SOURCE INFORMATION:
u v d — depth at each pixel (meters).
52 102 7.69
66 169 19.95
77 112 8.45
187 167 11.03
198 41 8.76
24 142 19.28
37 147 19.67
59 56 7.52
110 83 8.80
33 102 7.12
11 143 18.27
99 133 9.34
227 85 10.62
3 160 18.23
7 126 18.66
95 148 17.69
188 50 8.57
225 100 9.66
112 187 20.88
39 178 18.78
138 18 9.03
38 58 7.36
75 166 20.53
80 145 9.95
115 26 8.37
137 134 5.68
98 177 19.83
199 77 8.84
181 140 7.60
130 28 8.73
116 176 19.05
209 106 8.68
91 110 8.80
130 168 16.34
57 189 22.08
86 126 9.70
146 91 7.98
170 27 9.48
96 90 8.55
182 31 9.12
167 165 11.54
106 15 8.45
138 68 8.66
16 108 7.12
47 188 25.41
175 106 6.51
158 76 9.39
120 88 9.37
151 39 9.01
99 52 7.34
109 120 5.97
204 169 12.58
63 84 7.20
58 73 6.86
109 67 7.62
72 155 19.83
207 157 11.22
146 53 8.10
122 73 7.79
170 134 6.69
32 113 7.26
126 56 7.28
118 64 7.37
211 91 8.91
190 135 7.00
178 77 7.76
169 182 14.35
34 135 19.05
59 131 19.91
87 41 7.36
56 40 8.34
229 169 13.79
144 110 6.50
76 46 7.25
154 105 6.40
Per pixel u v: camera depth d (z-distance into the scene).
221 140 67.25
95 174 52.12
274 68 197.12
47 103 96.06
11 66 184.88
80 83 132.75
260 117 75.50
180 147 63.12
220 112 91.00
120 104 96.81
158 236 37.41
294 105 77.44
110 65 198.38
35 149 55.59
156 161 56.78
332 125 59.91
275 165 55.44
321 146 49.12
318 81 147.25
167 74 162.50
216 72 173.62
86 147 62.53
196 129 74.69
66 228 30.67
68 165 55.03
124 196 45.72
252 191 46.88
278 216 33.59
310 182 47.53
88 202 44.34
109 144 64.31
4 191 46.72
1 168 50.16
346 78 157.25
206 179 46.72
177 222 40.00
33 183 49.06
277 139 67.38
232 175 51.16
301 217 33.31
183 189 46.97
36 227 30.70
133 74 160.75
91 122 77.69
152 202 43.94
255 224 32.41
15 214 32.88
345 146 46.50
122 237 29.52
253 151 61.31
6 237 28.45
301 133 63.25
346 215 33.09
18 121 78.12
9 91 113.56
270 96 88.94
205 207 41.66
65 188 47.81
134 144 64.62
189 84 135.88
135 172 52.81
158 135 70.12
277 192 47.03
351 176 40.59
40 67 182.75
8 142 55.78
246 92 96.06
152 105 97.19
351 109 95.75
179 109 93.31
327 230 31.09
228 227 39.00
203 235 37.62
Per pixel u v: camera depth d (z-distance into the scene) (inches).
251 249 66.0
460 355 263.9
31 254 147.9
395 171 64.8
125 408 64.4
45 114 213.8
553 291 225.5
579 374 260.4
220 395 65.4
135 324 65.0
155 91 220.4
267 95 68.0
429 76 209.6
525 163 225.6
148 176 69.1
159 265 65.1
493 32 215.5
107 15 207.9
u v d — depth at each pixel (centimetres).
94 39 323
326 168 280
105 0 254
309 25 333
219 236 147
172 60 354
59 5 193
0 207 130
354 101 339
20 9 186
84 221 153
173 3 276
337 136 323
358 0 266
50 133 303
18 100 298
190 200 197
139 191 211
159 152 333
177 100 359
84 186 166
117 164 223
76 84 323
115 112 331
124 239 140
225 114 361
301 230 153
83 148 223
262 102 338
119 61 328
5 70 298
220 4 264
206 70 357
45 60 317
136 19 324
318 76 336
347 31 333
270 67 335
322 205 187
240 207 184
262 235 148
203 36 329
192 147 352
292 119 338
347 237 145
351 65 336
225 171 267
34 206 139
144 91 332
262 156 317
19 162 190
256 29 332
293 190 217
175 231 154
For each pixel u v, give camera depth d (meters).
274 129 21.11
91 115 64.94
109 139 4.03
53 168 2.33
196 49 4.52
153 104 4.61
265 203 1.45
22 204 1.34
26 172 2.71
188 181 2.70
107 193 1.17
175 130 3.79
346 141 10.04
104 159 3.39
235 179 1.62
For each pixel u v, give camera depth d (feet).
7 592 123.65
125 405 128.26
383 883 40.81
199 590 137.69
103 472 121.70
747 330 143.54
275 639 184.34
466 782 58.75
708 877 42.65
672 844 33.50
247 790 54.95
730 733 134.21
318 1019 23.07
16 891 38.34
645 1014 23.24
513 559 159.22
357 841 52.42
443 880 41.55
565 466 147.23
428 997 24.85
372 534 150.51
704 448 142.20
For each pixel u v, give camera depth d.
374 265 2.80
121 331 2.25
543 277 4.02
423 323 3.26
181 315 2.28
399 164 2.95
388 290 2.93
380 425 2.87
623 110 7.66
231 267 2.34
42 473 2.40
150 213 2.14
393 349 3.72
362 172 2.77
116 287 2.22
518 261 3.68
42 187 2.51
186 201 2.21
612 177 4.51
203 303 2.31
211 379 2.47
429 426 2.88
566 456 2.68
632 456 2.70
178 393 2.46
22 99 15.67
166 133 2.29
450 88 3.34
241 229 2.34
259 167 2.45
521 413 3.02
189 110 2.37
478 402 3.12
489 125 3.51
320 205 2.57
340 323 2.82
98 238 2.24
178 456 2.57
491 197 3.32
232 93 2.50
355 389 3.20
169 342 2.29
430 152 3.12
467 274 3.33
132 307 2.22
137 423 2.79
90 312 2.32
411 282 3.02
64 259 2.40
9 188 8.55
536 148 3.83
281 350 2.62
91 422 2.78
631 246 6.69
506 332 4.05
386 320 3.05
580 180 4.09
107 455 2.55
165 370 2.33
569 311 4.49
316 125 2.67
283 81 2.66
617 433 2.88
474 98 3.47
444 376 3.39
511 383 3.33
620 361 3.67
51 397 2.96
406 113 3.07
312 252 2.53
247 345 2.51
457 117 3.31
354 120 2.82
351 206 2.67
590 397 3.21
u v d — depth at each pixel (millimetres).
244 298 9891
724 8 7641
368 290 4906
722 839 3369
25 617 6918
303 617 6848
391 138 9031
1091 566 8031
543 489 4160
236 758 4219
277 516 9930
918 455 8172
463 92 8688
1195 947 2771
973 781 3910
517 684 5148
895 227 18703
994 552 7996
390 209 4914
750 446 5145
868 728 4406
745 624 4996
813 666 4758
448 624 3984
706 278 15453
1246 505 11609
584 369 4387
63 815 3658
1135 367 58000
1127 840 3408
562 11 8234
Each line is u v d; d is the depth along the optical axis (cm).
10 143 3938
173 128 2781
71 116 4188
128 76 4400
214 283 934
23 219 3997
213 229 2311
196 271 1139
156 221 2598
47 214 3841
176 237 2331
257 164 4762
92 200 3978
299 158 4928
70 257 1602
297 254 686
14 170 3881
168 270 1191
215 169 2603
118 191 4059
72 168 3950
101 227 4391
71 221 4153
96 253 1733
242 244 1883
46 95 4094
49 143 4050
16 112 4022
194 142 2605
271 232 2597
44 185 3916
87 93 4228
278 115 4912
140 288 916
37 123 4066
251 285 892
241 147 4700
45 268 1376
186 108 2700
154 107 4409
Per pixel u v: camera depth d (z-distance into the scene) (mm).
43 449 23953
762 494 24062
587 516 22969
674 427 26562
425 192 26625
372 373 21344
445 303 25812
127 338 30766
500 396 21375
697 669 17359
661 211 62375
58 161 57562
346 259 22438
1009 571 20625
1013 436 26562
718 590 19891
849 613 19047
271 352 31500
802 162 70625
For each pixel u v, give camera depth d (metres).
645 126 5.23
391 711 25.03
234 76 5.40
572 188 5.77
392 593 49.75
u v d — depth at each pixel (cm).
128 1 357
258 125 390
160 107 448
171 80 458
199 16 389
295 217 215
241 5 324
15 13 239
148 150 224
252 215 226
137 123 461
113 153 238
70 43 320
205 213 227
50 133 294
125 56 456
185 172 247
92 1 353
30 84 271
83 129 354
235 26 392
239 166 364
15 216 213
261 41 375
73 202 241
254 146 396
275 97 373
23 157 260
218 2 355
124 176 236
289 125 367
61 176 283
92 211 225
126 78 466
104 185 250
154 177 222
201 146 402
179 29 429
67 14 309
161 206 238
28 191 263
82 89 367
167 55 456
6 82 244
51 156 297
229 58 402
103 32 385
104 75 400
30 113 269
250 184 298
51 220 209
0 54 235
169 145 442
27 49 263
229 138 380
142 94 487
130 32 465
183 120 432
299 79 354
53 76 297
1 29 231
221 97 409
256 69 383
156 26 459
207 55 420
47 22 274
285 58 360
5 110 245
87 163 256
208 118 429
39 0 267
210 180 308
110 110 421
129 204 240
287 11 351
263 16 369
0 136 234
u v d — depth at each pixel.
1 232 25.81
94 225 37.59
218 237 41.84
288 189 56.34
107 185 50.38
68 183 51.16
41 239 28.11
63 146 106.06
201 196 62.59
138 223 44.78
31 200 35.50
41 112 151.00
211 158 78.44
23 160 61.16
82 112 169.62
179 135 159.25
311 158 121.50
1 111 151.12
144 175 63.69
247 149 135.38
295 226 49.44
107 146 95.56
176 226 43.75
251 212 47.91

EXERCISE GOAL: Once you reach the line with "9 91 113.56" in the data above, copy it and every line after it exactly, up to and including the line with "428 997 24.85".

SOLUTION TO THE EXERCISE:
9 91 113.56
270 96 88.94
205 207 41.66
65 188 47.81
134 144 64.62
189 84 135.88
135 172 52.81
158 135 70.12
277 192 47.03
351 176 40.59
40 67 182.75
8 142 55.78
246 92 96.06
152 105 97.19
351 109 95.75
179 109 93.31
327 230 31.09
228 227 39.00
203 235 37.62
Per pixel u v: camera depth d (z-distance into the scene) (inches).
251 249 66.0
460 355 263.9
31 254 147.9
395 171 64.8
125 408 64.4
45 114 213.8
553 291 225.5
579 374 260.4
220 395 65.4
135 324 65.0
155 91 220.4
267 95 68.0
429 76 209.6
525 163 225.6
148 176 69.1
159 265 65.1
493 32 215.5
107 15 207.9
u v d — depth at each pixel (centimetres).
94 39 323
326 168 280
105 0 254
309 25 333
219 236 147
172 60 354
59 5 193
0 207 130
354 101 339
20 9 186
84 221 153
173 3 276
337 136 323
358 0 266
50 133 303
18 100 298
190 200 197
139 191 211
159 152 333
177 100 359
84 186 166
117 164 223
76 84 323
115 112 331
124 239 140
225 114 361
301 230 153
83 148 223
262 102 338
119 61 328
5 70 298
220 4 264
206 70 357
45 60 317
136 19 324
318 76 336
347 31 333
270 67 335
322 205 187
240 207 184
262 235 148
203 36 329
192 147 352
292 119 338
347 237 145
351 65 336
225 171 267
34 206 139
144 91 332
262 156 317
19 162 190
256 29 332
293 190 217
175 231 154
For each pixel u v, give camera depth d (meters).
274 129 21.11
91 115 64.94
109 139 4.03
53 168 2.33
196 49 4.52
153 104 4.61
265 203 1.45
22 204 1.34
26 172 2.71
188 181 2.70
107 193 1.17
175 130 3.79
346 141 10.04
104 159 3.39
235 179 1.62
For each pixel u v, give camera depth d (feet).
7 592 123.65
125 405 128.26
383 883 40.81
199 590 137.69
103 472 121.70
747 330 143.54
275 639 184.34
466 782 58.75
708 877 42.65
672 844 33.50
247 790 54.95
730 733 134.21
318 1019 23.07
16 891 38.34
645 1014 23.24
513 559 159.22
357 841 52.42
443 880 41.55
565 466 147.23
428 997 24.85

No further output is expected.